Toronto’s shrinking condos

Built for families, perfect for roommates or couples without kids

Dakshana Bascaramurty – The Globe and Mail

The three-bedroom condominium Krishna KC owns on the 21st floor of 126 Simcoe Street was ostensibly built for a family. When developers tried to build the tower, they agreed to make 10% of units from floors 19 and above three-bedroom ones, a condition applied by the city in order to create new dwellings for families.

Mr. KC, a property investor, bought the unit pre-construction and rents it out – but not to whom the city had in mind. His current tenants are a trio of roommates in their early 20s with jobs in marketing and sales. They’ve turned the condo into a bachelor pad: there are two flat-screen televisions, an Alexander Keith’s chalkboard – the kind pubs use to advertise drink specials – is set up in the kitchen and bottles of gin, vodka and Gatorade are stored on every available surface.

126 Simcoe Condo
One young family was interested in the space, Mr. KC says, but couldn’t afford the $3,000 monthly rent. Others have dismissed it for its size. And therein lies the problem with three-bedroom condominiums in Toronto’s core. The city, in a mission led by former councillor Adam Vaughan (now a federal MP), believed downtown dwellers would continue living in the city’s core, rather than fleeing to its suburbs once they had children, if there were more three-bedroom condominiums on the market.

**Records provided:**

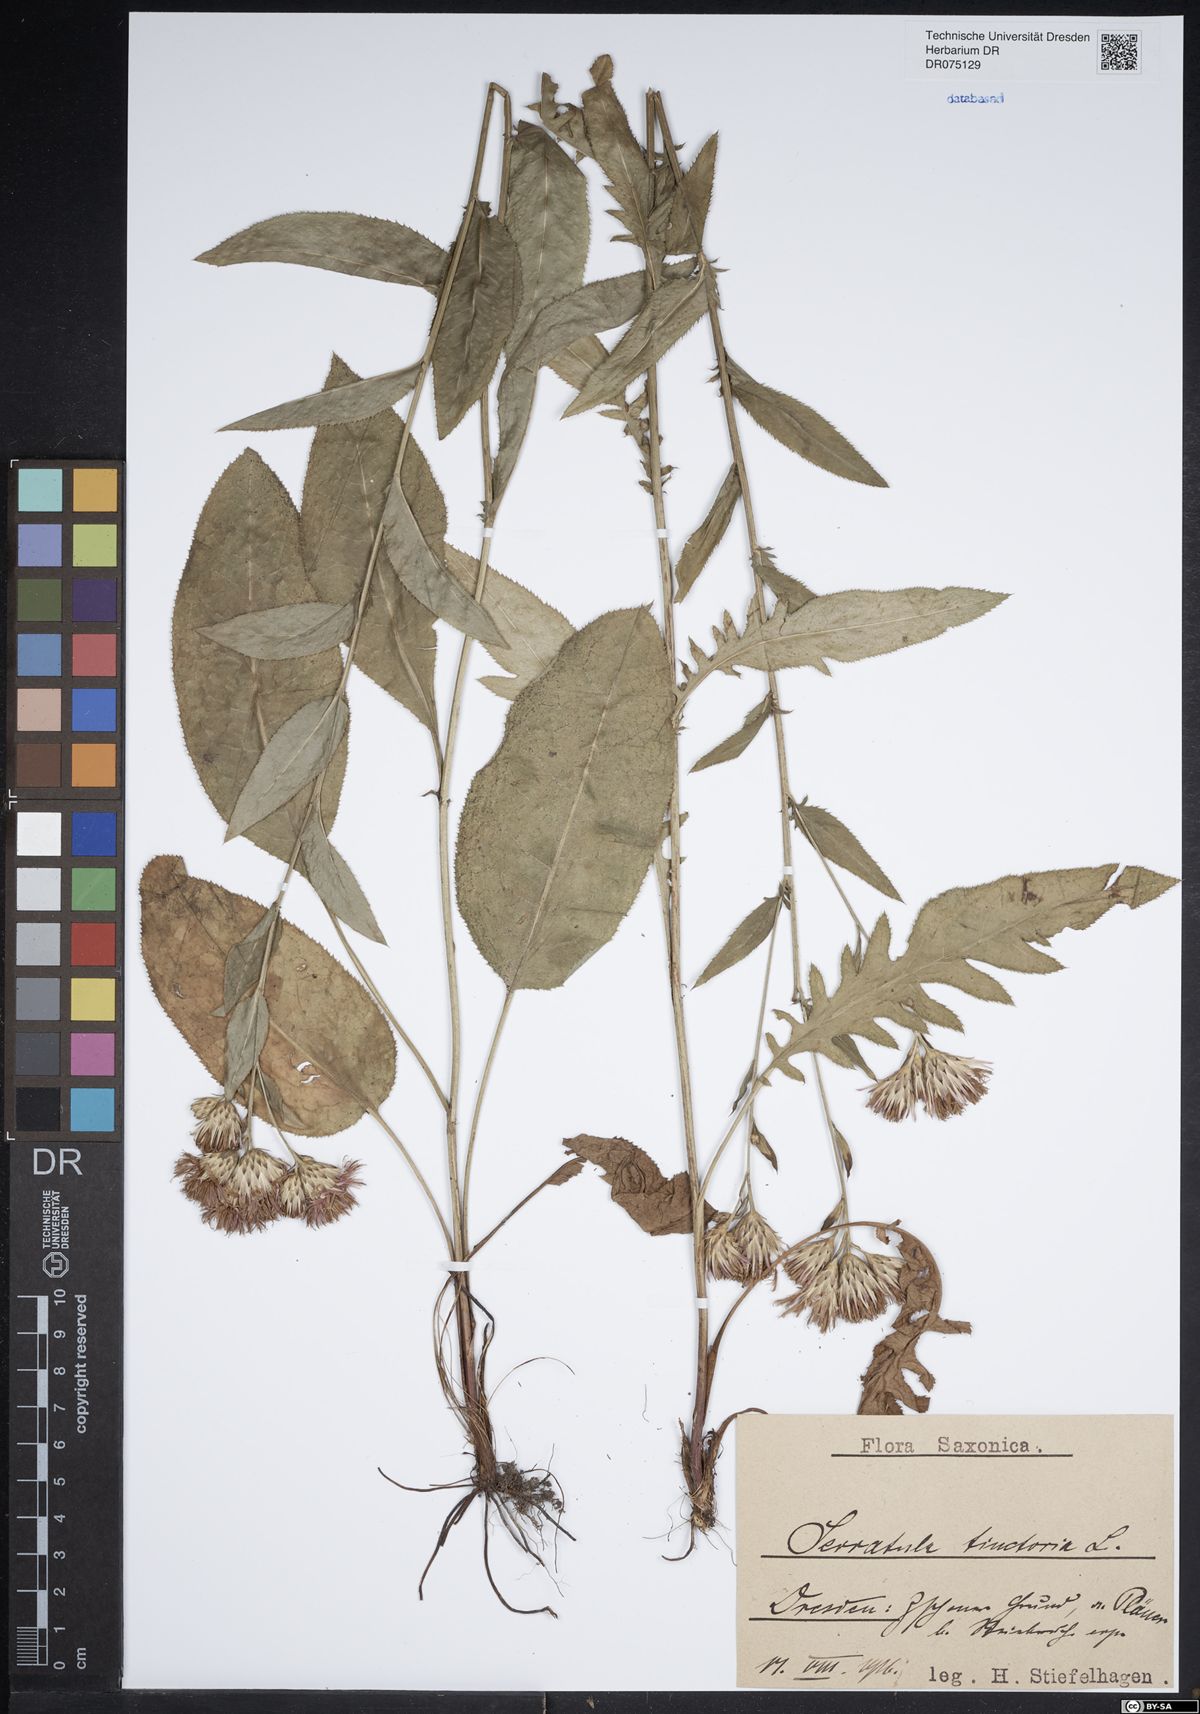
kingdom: Plantae
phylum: Tracheophyta
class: Magnoliopsida
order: Asterales
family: Asteraceae
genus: Serratula
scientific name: Serratula tinctoria
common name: Saw-wort
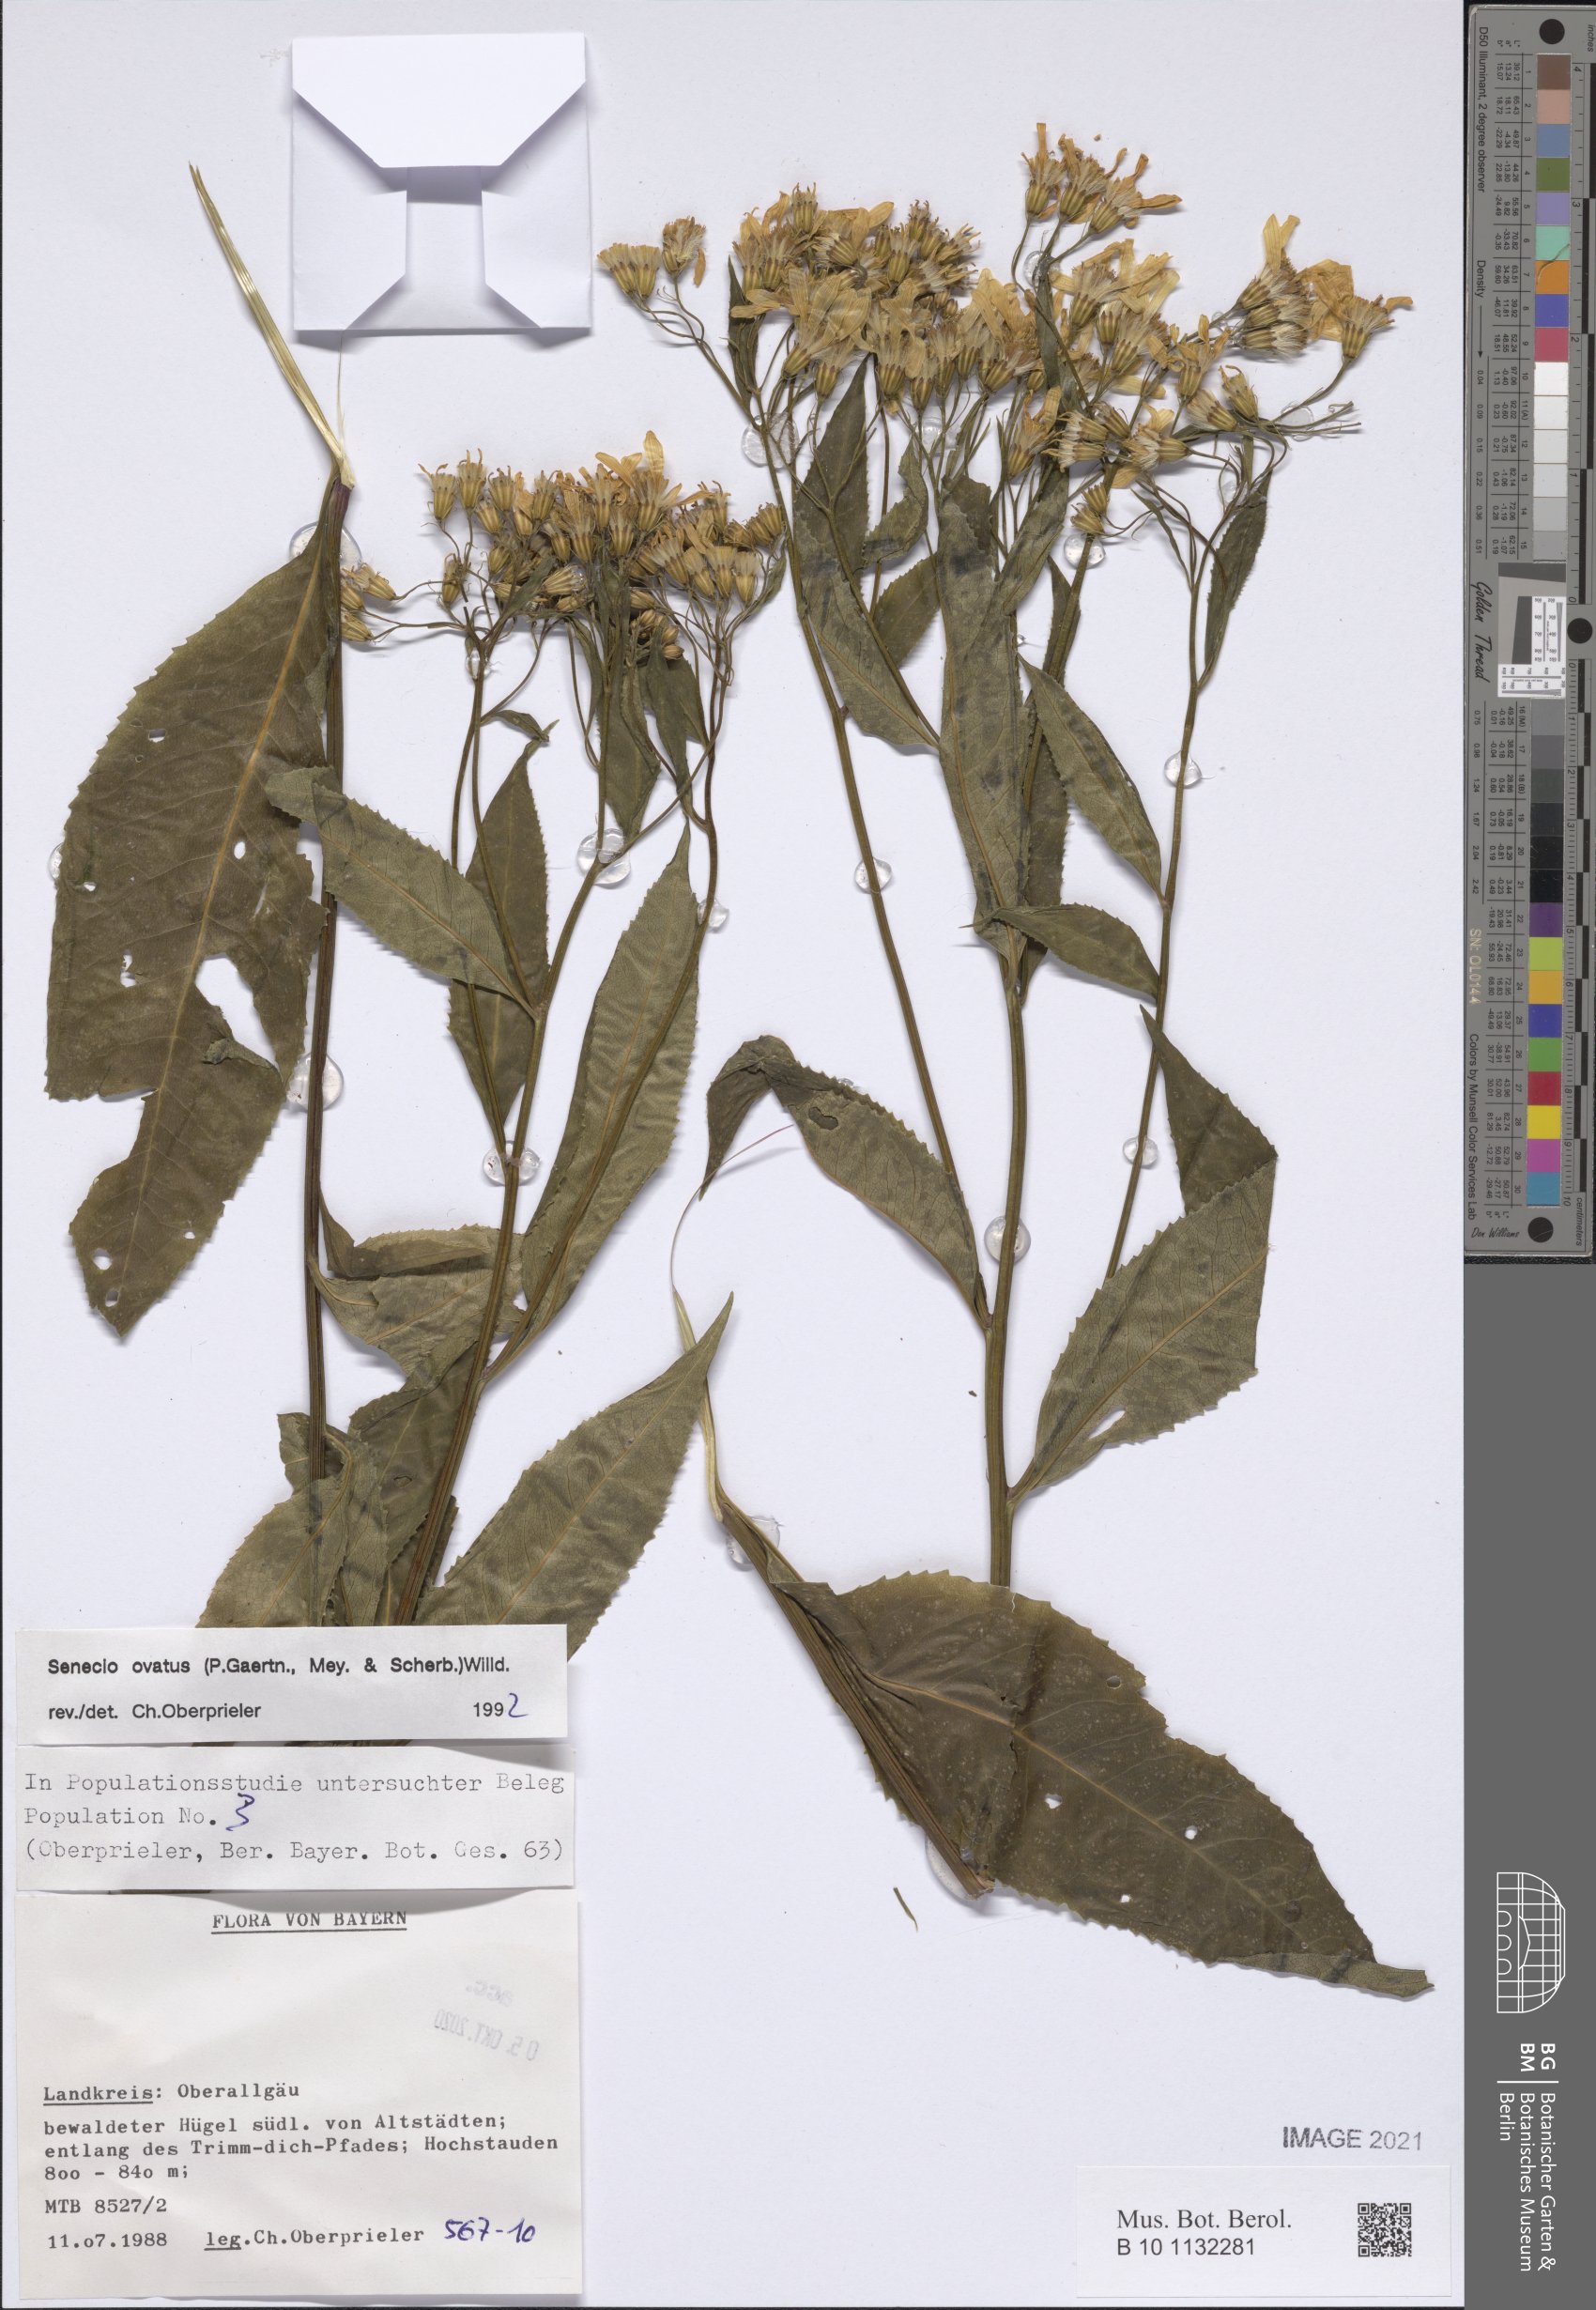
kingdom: Plantae
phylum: Tracheophyta
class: Magnoliopsida
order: Asterales
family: Asteraceae
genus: Senecio
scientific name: Senecio ovatus
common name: Wood ragwort
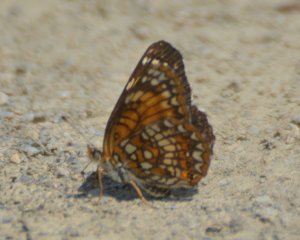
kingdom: Animalia
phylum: Arthropoda
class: Insecta
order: Lepidoptera
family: Nymphalidae
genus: Chlosyne
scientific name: Chlosyne harrisii
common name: Harris's Checkerspot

**Challenge 1:**
Retype everything in the Toronto condo article from "Built for families, perfect" down to "dwellings for families.".
**Challenge 2:**
Condense the paragraph of the Toronto condo article that begins "One young family was interested" into a short bulleted list that keeps its main facts.

**Correct answer 1:**
Built for families, perfect for roommates or couples without kids

Dakshana Bascaramurty – The Globe and Mail

The three-bedroom condominium Krishna KC owns on the 21st floor of 126 Simcoe Street was ostensibly built for a family. When developers tried to build the tower, they agreed to make 10% of units from floors 19 and above three-bedroom ones, a condition applied by the city in order to create new dwellings for families.

**Correct answer 2:**
- According to Mr. KC, one young family was interested in the unit but couldn't afford the $3,000 monthly rent.
- Others have dismissed it for its size.
- This is the problem with three-bedroom condominiums in Toronto's core.
- In an effort led by former councillor Adam Vaughan (now a federal MP), the city believed that more three-bedroom condominiums on the market would keep downtown residents in the core instead of moving to the suburbs once they had children.